**Problem to solve**. Could you resume the passage on sliding mode control, writing on from its last sentence?

**Excerpted text**.
◇ ◇ ◇

The elevator statement about sliding mode control (SMC) is that it is one of the robust control design techniques which is mathematically well-structured and assures performance in the presence of certain class of disturbance and uncertainties. Due to this it is used for controlling practical uncertain systems. It is originated from the concept of variable structure control (VSC). The name VSC itself describes that there is more than one structure defining a system which describes the complete behavior of the variable structure systems. In VSC, the control input is logically so chosen that the final closed-loop system behavior becomes stable regardless of the natures of the substructures (stable or unstable). This gives rise to a new system behavior not a part of any of the substructures. This phenomenon of getting a new system behavior is called sliding mode in the domain of variable structure control [1, 2, 3, 4].

◇ ◇ ◇

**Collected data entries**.
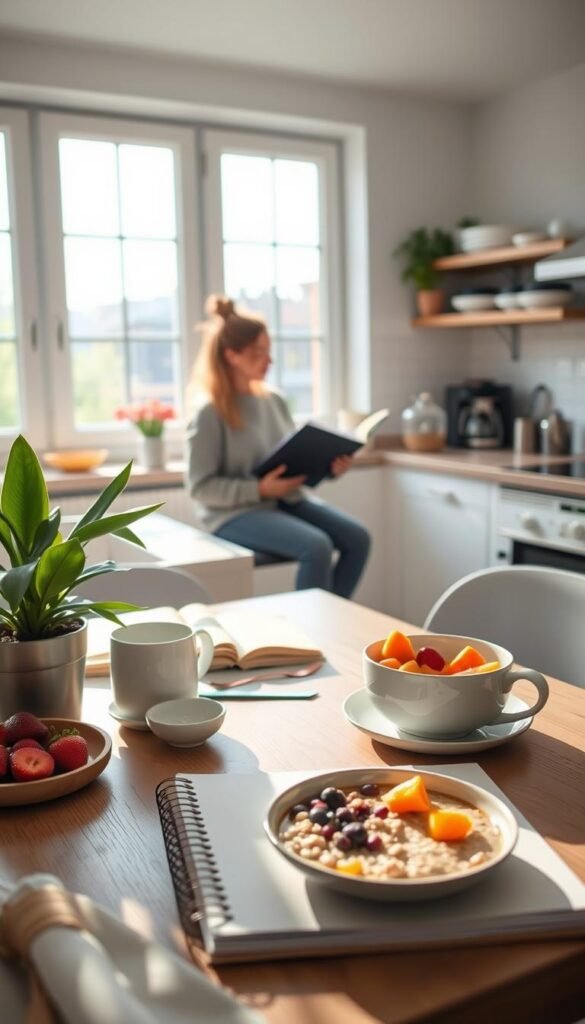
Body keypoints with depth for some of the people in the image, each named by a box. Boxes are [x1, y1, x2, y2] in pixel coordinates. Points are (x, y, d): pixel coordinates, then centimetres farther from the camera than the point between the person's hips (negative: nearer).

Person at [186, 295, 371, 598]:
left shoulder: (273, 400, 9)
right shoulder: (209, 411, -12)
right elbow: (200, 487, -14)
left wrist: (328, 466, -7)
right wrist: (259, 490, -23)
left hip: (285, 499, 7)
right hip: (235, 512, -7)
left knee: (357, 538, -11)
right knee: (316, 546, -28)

◇ ◇ ◇

**Answer box**.
The design procedure of SMC consists of two steps. The first step is to design a sliding surface appropriately which decides the behavior of the system during sliding. Then a control action is designed so that all the state trajectories are steered to the sliding surface in finite time and then forced to stay on the surface. Once the sliding is established, i.e., the trajectories are on the sliding surface, the system becomes invariant to modelling inaccuracies and exogenous disturbances. The term “invariant” is stronger than robustness as it satisfies certain conditions additionally. The whole design procedure can be observed in three modes or phases, i.e., reaching mode, sliding mode, and steady-state mode. Reaching mode is the phase where the state trajectories are driven to the sliding surface. It is also known as hitting mode or non-sliding mode. In sliding mode, the trajectories are restrained and kept moving along the surface towards the equilibrium point or reference point. Finally, in steady-state mode, the system reaches its final state, which would be zero-error state, constant offset state, or limit-cycle state. Different modes of VSC are shown in Figures 1 and 2.

Figure 1.

Trajectories of ideal variable structure systems.

Figure 2.

Trajectories of practical variable structure systems.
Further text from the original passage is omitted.